Ci sono due Italie, l’una tifa per il nostro Paese, l’altra contro. Da sempre. E la cosa che fa più irritare (tanto per usare un eufemismo), è che la seconda Italia crede di essere nel giusto. Non è democrazia, ma il frutto di un male che non morirà mai: l’ideologia.

Prendiamo i numeri (l’unica cosa autentica da cui partire). La nostra è una mera fotografia. L’attuale governo gialloverde è quello che in Europa ha il maggiore consenso presso i suoi cittadini. Dal 60% è sceso al 45%, secondo un recente sondaggio Ipsos (Corriere della sera), ma considerando il crollo fisiologico di ogni luna di miele che lega i popoli agli esecutivi freschi di voto, la fiducia indubbiamente regge. Gli altri governi europei dopo un anno crollano vertiginosamente nel gradimento pubblico (tutti intorno al 20%).

E questa considerazione trova la sua conferma nel fatto che il premier Conte è salito al 52%, segno di un apprezzamento collettivo per la sua azione di felice mediazione, di arbitrato gentile ma fermo, di sintesi tra i due Dioscuri in perenne agitazione reciproca. Una dialettica che magari ha registrato momenti convulsi, al limite di una crisi di nervi, ma che può essere pure annoverata come esperimento nuovo.

Lo spread, autentico demonio per i governi? Vera spada di Damocle che ne ha sancito la loro fine (Berlusconi ne sa qualcosa)? E’ sceso al 222, ma ovviamente nessuno ne parla.
La disoccupazione? E’ ai minimi storici: il 9,9%, dati mai ottenuti prima. Nemmeno da maggioranze che si ritenevano espressione dei lavoratori e del progresso. Ovviamente nessuno ne parla. Nessuna trasmissione tv tipo Agorà, Omnibus, Carta bianca etc.

I conti pubblici? Il presidente della Repubblica Sergio Mattarella è stato chiaro: “Non vedo ragioni per aprire la procedura di infrazione”. E proprio lui ha snocciolato i numeri istituzionali: “Il disavanzo di bilancio in Italia è passato dal 2,4 al 2,1; l’avanzo primario è salito dall’1,4 all’1,6. E’ un trend positivo, l’Italia è la terza economia europea”.

Il capo dello Stato ha agito da ideologo, da uomo di parte? No, da italiano, da simbolo della nazione.
Come dovrebbero essere gli italiani: tutti uniti. E questo non avviene mai. Silenzio assordante su spread, consenso, disoccupazione, conti pubblici. Specialmente quando le notizie sono positive o non fanno comodo.
E non solo: partiti, politici, media, molti commentatori, tv, in molti sono dall’altra parte. Quell’anti-Italia che purtroppo solo da noi è forte.

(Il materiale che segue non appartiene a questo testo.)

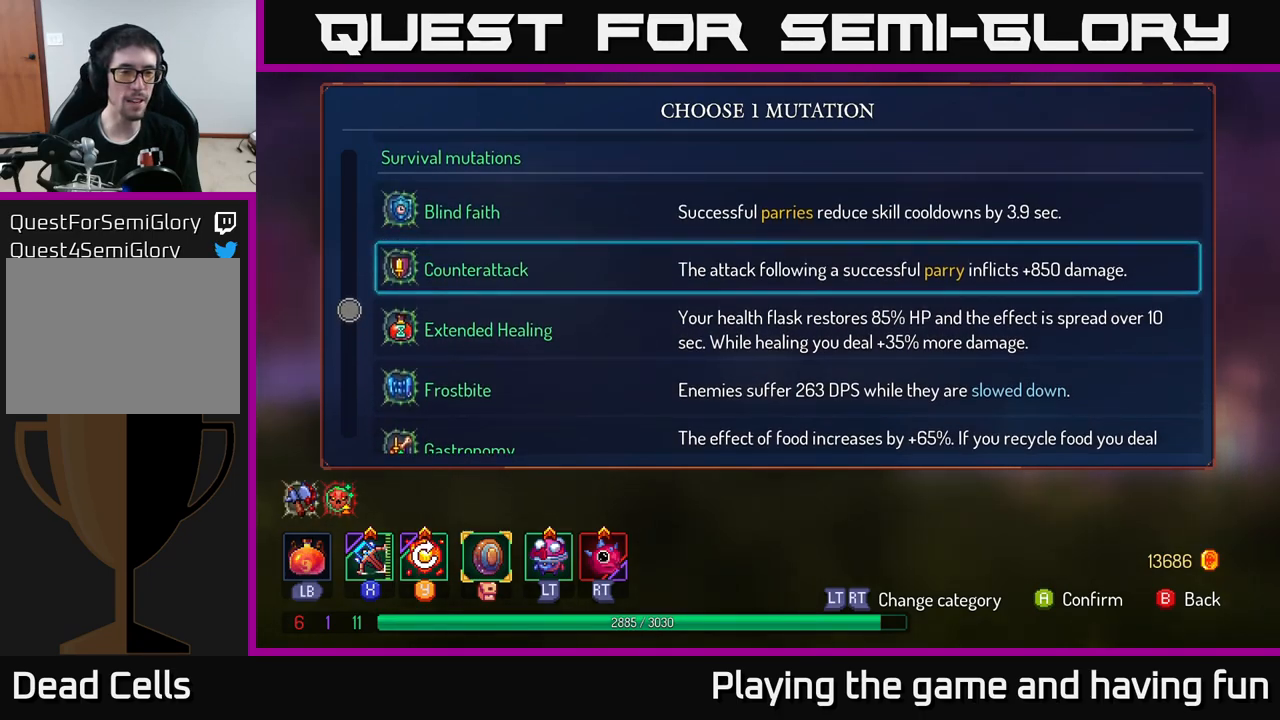
{"buttons": [], "left_stick": "down", "right_stick": "center", "events": [[50, "left_stick", "down"], [233, "left_stick", "center"], [333, "left_stick", "down"]]}
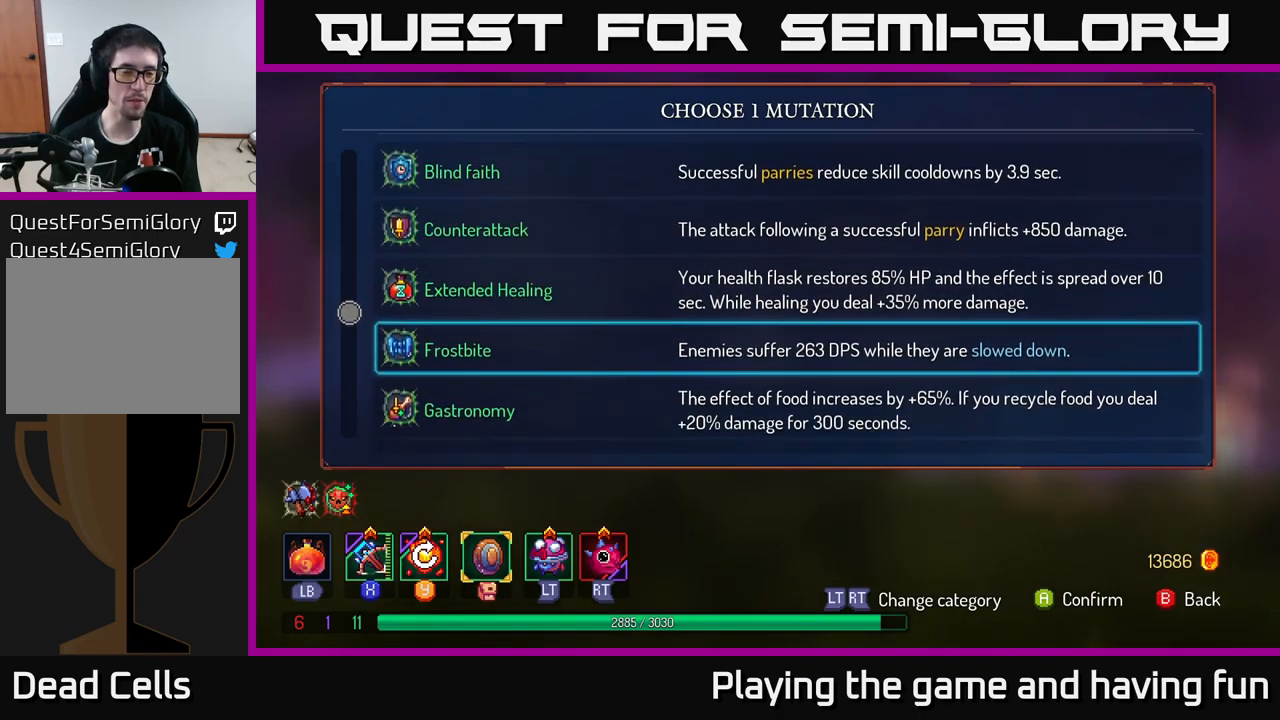
{"buttons": [], "left_stick": "center", "right_stick": "center", "events": [[100, "left_stick", "center"]]}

Se una donna come Carola commette reati, la metà degli italiani sta con lei. Se Marina, Gdf, pm fanno il loro mestiere, c’è sempre un gip pronto a mettere al primo posto il primato dell’umanità sulla legge nazionale (un precedente pericoloso). Se le Ong fanno un lavoro ambiguo, tra l’altro spesso smascherato, e sbeffeggiano il parlamento (convocate oggi non si presenteranno, tanto per ribadire la guerra ideologica contro le nostre istituzioni), c’è sempre, invece, chi le idolatra.

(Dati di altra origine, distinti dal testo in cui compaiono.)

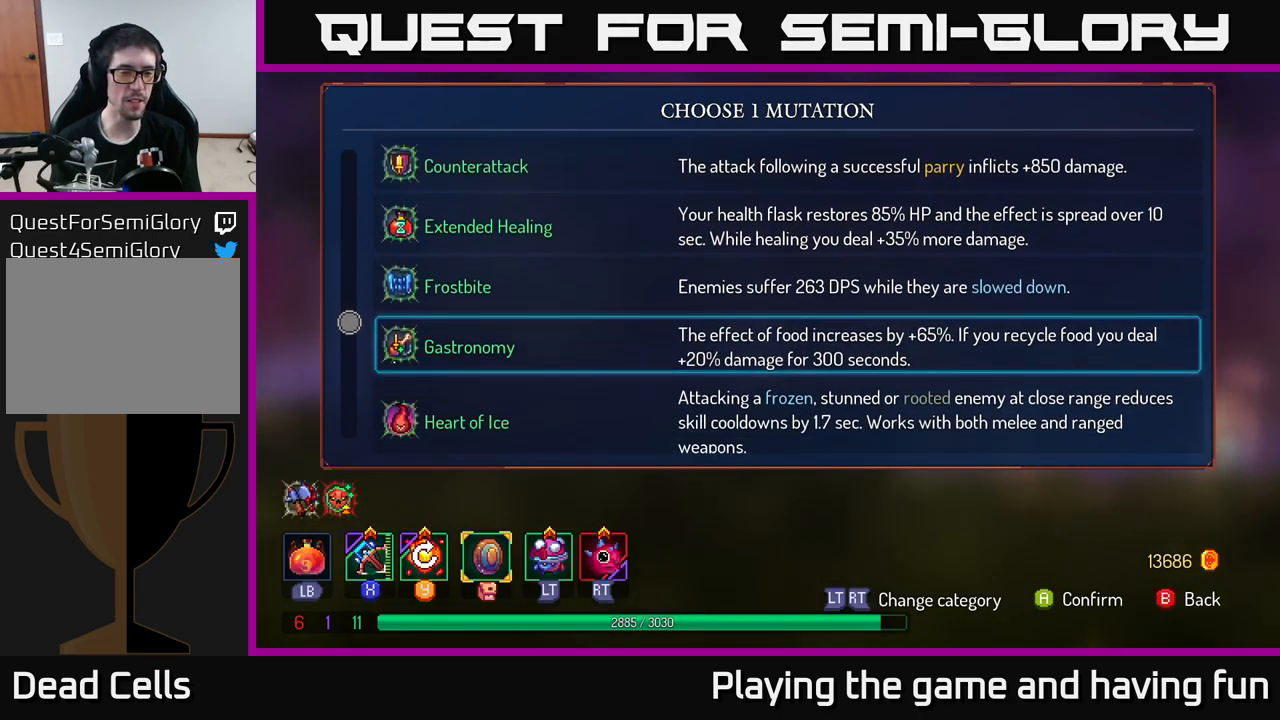
{"buttons": [], "left_stick": "center", "right_stick": "center", "events": [[17, "left_stick", "down"], [233, "left_stick", "center"], [333, "left_stick", "down"], [500, "left_stick", "center"]]}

Se in Italia non ci sono più soldi per i terremotati, per i bambini abbandonati, per le aree disagiate, per le periferie degradate (tipo Roma e il sud), si trova al volo un milione di euro per solidarizzare con la Capitana. Se a Reggio Emilia emerge una rete orribile e demoniaca contro i bambini, tutto va ignorato. Nessuna trasmissione.
Nulla di nuovo purtroppo.
E il patriottismo sta diventando un mero esercizio letterario d’altri tempi.